11. The α-selective glycosylation method of claim 1, wherein the saccharide structure has 6 or more carbon atoms.

12. The α-selective glycosylation method of claim 11, wherein the saccharide structure is a linear or circular structure.

13. The α-selective glycosylation method of claim 1, wherein the donor is D-galactose, D-glucose, 2-azido-2-deoxy-D-galactose, 2-azido-2-deoxy-D-glucose, L-idopyranose, D-mannose, or L-rhamnose.
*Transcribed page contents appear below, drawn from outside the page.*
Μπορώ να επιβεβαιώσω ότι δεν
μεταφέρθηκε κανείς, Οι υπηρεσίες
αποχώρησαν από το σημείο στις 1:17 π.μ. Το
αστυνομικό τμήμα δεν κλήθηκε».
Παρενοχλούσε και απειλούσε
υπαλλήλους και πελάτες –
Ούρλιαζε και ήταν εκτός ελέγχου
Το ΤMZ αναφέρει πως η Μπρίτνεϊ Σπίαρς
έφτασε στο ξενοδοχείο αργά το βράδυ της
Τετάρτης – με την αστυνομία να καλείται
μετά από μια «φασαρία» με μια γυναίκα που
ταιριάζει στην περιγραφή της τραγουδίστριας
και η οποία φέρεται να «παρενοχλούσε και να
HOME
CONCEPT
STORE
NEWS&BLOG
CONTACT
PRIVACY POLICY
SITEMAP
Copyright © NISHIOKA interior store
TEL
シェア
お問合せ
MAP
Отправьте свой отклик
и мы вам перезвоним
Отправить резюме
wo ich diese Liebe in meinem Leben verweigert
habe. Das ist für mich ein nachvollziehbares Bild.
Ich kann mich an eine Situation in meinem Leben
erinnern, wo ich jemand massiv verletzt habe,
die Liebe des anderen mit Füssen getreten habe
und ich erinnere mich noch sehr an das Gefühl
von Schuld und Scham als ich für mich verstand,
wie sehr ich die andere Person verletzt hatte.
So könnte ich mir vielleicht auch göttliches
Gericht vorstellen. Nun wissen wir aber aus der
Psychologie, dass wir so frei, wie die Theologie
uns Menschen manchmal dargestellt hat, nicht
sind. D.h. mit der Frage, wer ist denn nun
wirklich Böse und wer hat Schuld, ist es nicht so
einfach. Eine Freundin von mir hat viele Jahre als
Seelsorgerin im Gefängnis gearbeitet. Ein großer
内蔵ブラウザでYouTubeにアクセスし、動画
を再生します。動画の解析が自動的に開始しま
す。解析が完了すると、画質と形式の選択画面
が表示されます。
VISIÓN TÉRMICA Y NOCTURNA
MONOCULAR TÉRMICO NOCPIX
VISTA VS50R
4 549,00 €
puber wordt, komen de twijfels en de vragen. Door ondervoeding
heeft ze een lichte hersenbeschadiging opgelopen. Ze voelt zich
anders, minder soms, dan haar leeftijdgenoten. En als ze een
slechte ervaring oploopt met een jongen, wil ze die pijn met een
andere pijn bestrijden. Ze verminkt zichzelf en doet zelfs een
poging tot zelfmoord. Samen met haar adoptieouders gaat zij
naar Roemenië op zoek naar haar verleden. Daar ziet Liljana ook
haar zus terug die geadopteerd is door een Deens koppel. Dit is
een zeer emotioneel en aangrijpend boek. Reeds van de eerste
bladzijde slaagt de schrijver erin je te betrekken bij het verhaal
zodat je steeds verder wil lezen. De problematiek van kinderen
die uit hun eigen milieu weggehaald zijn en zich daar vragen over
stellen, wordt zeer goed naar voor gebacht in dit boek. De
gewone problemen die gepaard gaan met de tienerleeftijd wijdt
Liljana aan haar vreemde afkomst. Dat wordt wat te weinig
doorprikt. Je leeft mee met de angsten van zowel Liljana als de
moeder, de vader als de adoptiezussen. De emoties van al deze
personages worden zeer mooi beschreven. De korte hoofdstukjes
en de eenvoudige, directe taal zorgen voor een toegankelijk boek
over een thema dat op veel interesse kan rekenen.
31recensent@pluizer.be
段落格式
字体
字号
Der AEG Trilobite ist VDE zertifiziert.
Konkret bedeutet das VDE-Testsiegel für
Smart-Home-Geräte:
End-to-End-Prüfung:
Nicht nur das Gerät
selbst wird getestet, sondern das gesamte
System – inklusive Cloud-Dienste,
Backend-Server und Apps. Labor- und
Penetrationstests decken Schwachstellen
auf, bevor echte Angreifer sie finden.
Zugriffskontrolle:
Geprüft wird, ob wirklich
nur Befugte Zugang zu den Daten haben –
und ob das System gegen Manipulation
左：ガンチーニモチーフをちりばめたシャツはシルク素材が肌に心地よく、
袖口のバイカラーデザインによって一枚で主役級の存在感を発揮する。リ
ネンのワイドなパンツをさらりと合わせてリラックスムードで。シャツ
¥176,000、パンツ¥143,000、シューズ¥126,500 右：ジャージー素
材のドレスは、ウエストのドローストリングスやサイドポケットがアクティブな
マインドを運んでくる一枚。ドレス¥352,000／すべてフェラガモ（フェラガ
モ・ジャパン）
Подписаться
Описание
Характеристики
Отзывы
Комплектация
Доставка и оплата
14. The α-selective glycosylation method of claim 1, wherein the formamide-containing compound has a structure of formula (I):

wherein R1 and R2 are independently C1-C6alkyl or R1 and R2 are part of a 5-membered or 6-membered heterocyclic compound that bears one or more heteroatoms.

15. The α-selective glycosylation method of claim 14, wherein the heterocyclic compound has at least one carbon atom replaced by an oxygen atom.

16. The α-selective glycosylation method of claim 14, wherein the formamide-containing compound is N,N-dimethylformamide, N,N-diethylformamide, N,N-diisopropylformamide, N-formylpyrrolidine, N-formylpiperidine or N-formylmorpholine.

17. The α-selective glycosylation method of claim 1, further comprising the steps of:

activating the α-glycoside to react with the formamide-containing compound; and

performing a coupling reaction with the acceptor having the hydroxyl group.